ClinSpEn

NEWS (August 2022): Submissions via CodaLab now available! More information and submission instructions on the Evaluation tab.

This website contains the data for the ClinSpEn subtracks, focused on clinical EN-ES machine translation and part of the biomedical task of WMT 2022.

Motivation

Machine translation applied to the clinical domain is a specially challenging task due to the complexity of medical language and the heavy use of health-related technical terms and medical expressions. Therefore there is a large community of specialized medical translators, able to deal with medical narratives, terminologies or the use of ambiguous abbreviations and acronyms. 

Taking into account the relevance, impact and diversity of health-related content, as well as the rapidly growing number of publications, EHRs, clinical trials,  informed consent documents and medical terminologies there is a pressing need to be able to generate more robust medical machine translation resources together with independent quality evaluation scenarios.  

Recent advances in machine translation technologies together with the use of other NLP components are showing promising results, thus domain adaptation of MT approaches can have a significant impact in unlocking key information from medical content.

Therefore, the ClinSpEn data represents three different types of data very relevant to the biomedical domain: clinical cases, clinical terminology and ontology concepts.

Sub-tracks

All in all, ClinSpEn is comprised of three different sub-tracks:

  • ClinSpEn-CC (clinical cases): EN>ES translation of clinical cases using a collection of 202 parallel COVID-19 clinical case reports.

● ● ●

> **Study questions**
• A. Repeat the ClinSpEn page word for word, starting at "All in all, ClinSpEn" and ending at "clinical case reports.".
• B. Which items does the ClinSpEn page name as growing rapidly in number? List all of them.
• C. Pick up the ClinSpEn page after its last line and keep writing it.

● ● ●

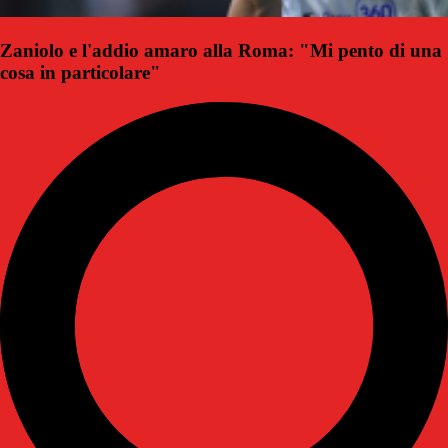
Zaniolo e l'addio amaro alla Roma: "Mi pento di una
cosa in particolare"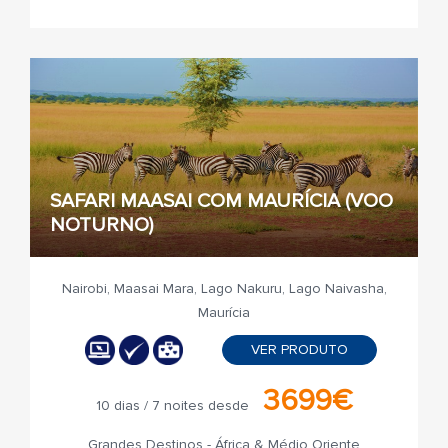
SAFARI MAASAI COM MAURÍCIA (VOO
NOTURNO)
Nairobi, Maasai Mara, Lago Nakuru, Lago Naivasha,
Maurícia
VER PRODUTO
3699€
10 dias / 7 noites desde
Grandes Destinos - África & Médio Oriente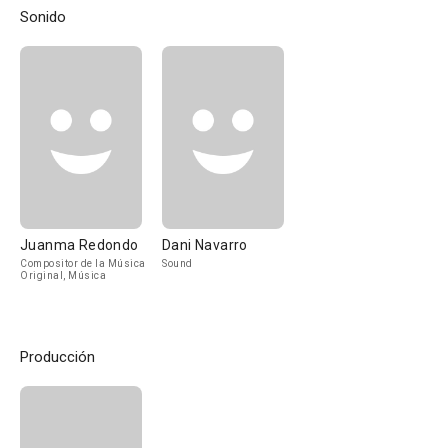
Sonido
Juanma Redondo
Dani Navarro
Compositor de la Música
Sound
Original, Música
Producción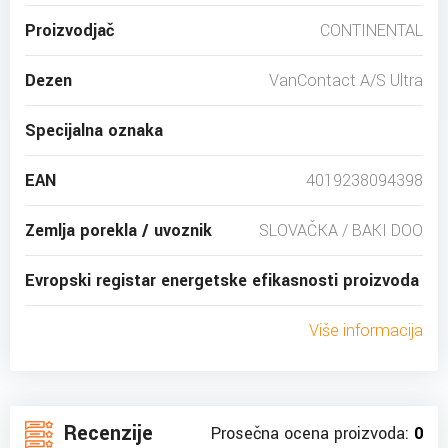
Proizvodjač
CONTINENTAL
Dezen
VanContact A/S Ultra
Specijalna oznaka
EAN
4019238094398
Zemlja porekla / uvoznik
SLOVAČKA / BAKI DOO
Evropski registar energetske efikasnosti proizvoda
Više informacija
Recenzije
Prosečna ocena proizvoda:
0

● ● ●

> **Answers given**
• A.
All in all, ClinSpEn is comprised of three different sub-tracks:

  • ClinSpEn-CC (clinical cases): EN>ES translation of clinical cases using a collection of 202 parallel COVID-19 clinical case reports.

• B. publications, EHRs, clinical trials, informed consent documents, medical terminologies

• C.
  • ClinSpEn-CT (clinical terms): ES>EN translation of clinical terminology using a collection of over 19 000 parallel terms obtained from biomedical literature and electronic health records.
  • ClinSpEn-OC (ontology concepts): EN>ES translation of a collection of over 2 000 parallel concepts obtained from different biomedical ontologies.

All documents and terms in the ClinSpEn collection have been manually translated and revised by professional medical translators in order to ensure the quality and validity of the data.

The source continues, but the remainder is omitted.